= Assignment =
Present the records below as a two-column CSV with the columns "input" and "output". Make one row per record, with its text in one quoted field and its answer in the other, line breaks replaced by spaces and the pictures left out.

Start of Records shown

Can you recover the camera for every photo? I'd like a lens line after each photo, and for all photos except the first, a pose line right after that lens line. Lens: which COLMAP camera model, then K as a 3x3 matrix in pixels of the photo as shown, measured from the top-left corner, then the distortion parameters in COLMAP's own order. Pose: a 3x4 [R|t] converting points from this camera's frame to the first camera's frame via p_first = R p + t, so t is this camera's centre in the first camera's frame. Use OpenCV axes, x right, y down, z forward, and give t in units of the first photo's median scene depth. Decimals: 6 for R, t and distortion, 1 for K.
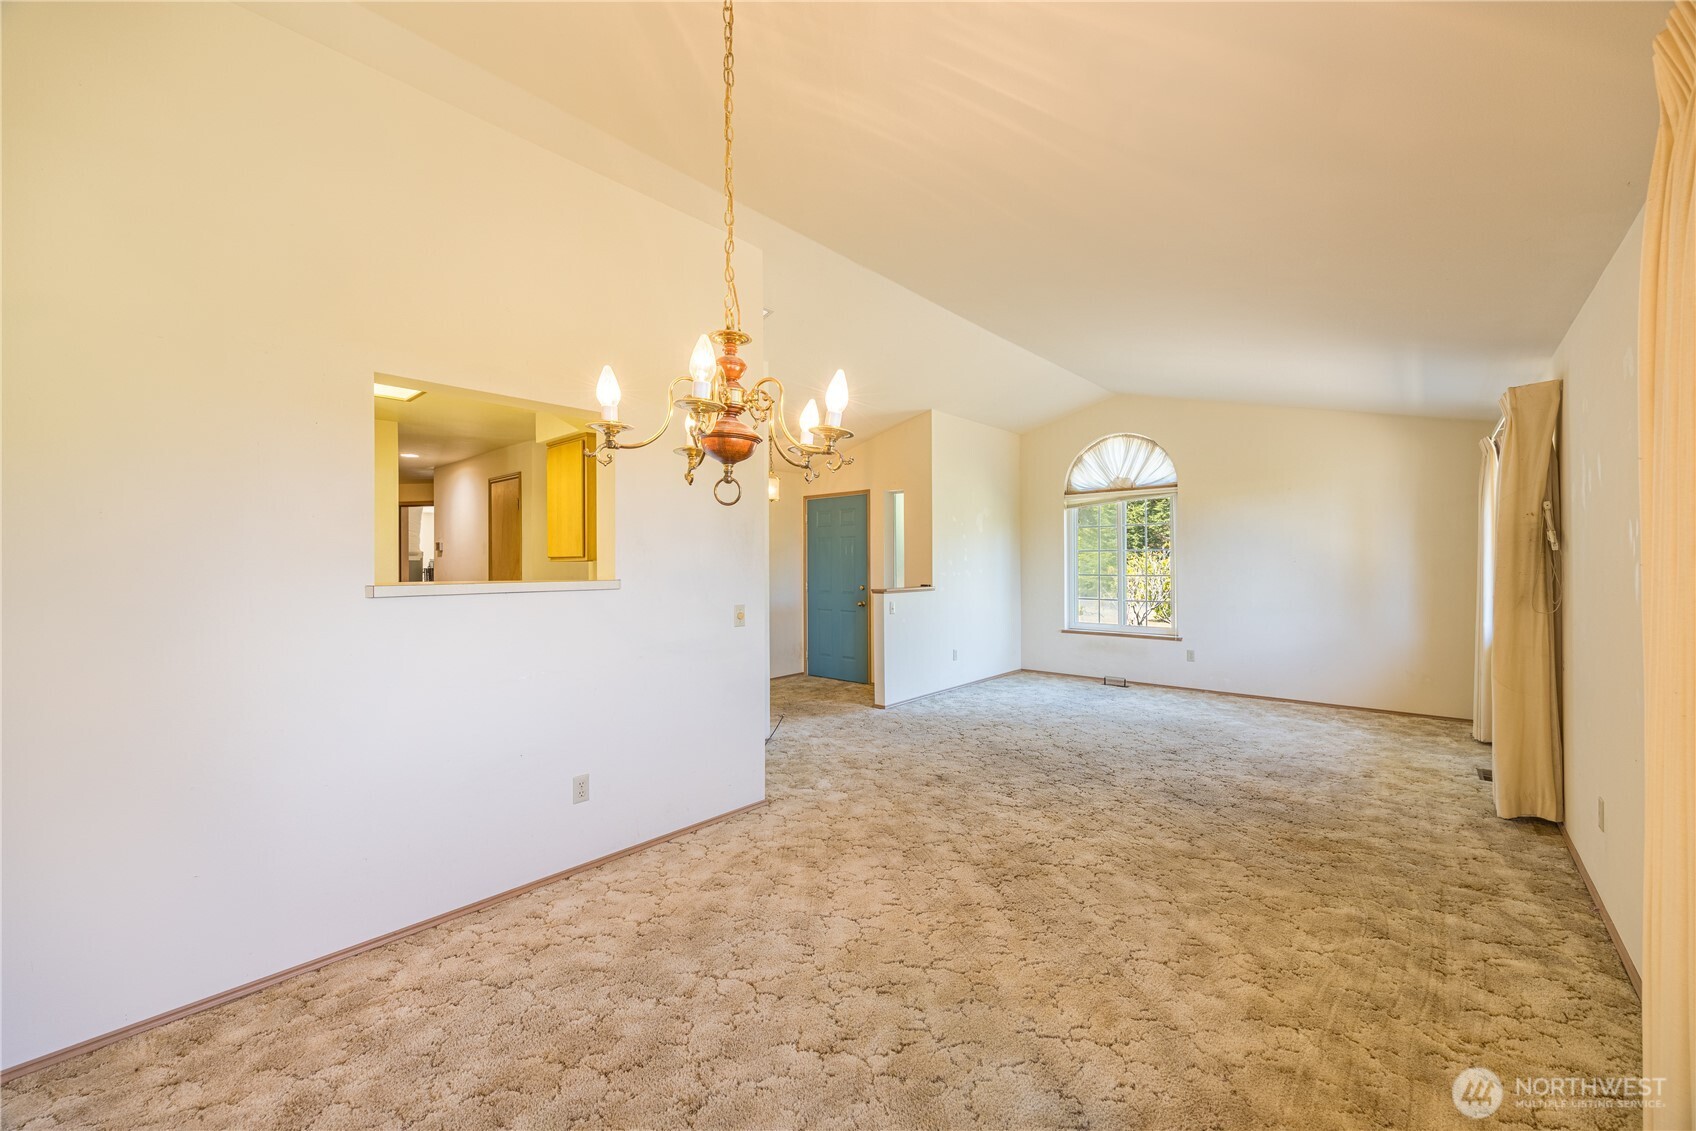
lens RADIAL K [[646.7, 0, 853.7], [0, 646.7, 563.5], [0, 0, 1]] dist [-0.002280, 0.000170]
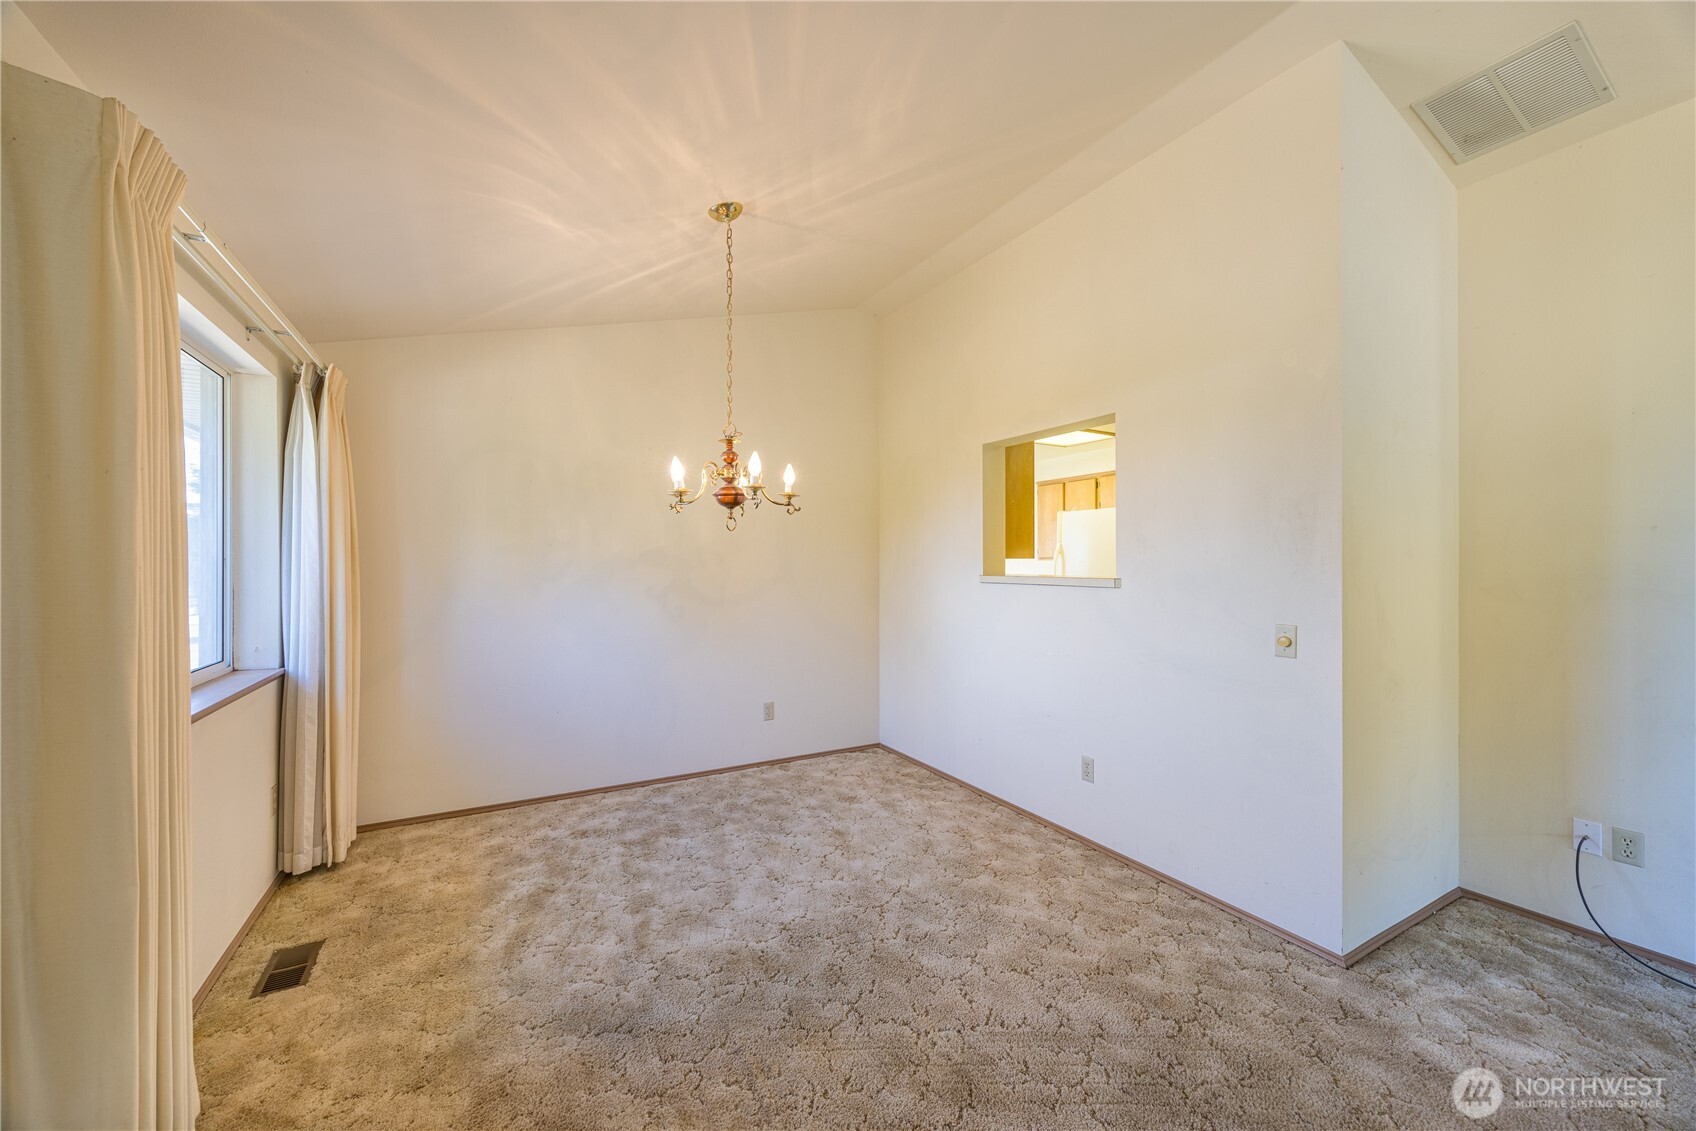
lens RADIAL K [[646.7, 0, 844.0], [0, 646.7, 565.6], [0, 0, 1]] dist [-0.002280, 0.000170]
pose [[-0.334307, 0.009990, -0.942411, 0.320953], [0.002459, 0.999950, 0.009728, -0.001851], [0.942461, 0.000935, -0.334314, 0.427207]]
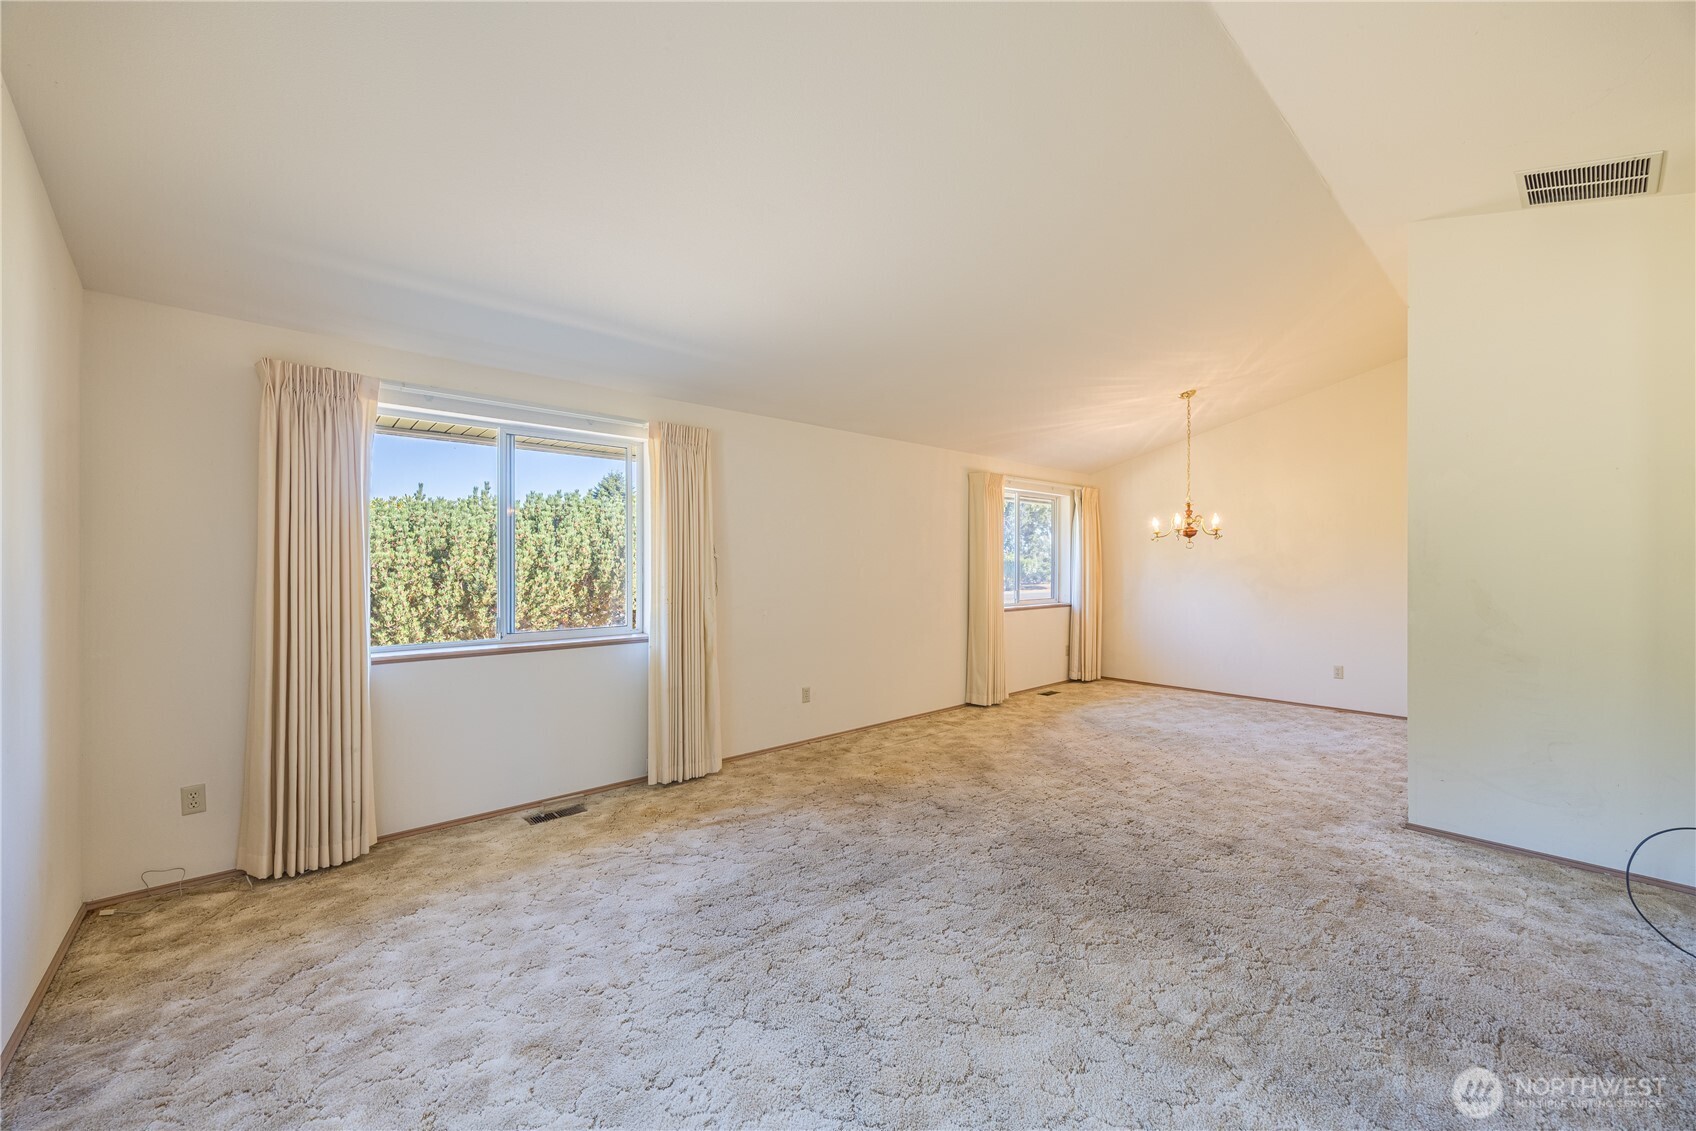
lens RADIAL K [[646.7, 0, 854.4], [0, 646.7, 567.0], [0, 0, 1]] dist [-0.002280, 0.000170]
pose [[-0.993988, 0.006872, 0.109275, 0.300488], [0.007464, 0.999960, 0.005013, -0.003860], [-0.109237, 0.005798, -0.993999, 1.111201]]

End of Records shown

= Final answer =
input,output
"Can you recover the camera for every photo? I'd like a lens line after each photo, and for all photos except the first, a pose line right after that lens line. Lens: which COLMAP camera model, then K as a 3x3 matrix in pixels of the photo as shown, measured from the top-left corner, then the distortion parameters in COLMAP's own order. Pose: a 3x4 [R|t] converting points from this camera's frame to the first camera's frame via p_first = R p + t, so t is this camera's centre in the first camera's frame. Use OpenCV axes, x right, y down, z forward, and give t in units of the first photo's median scene depth. Decimals: 6 for R, t and distortion, 1 for K.","lens RADIAL K [[646.7, 0, 853.7], [0, 646.7, 563.5], [0, 0, 1]] dist [-0.002280, 0.000170] lens RADIAL K [[646.7, 0, 844.0], [0, 646.7, 565.6], [0, 0, 1]] dist [-0.002280, 0.000170] pose [[-0.334307, 0.009990, -0.942411, 0.320953], [0.002459, 0.999950, 0.009728, -0.001851], [0.942461, 0.000935, -0.334314, 0.427207]] lens RADIAL K [[646.7, 0, 854.4], [0, 646.7, 567.0], [0, 0, 1]] dist [-0.002280, 0.000170] pose [[-0.993988, 0.006872, 0.109275, 0.300488], [0.007464, 0.999960, 0.005013, -0.003860], [-0.109237, 0.005798, -0.993999, 1.111201]]"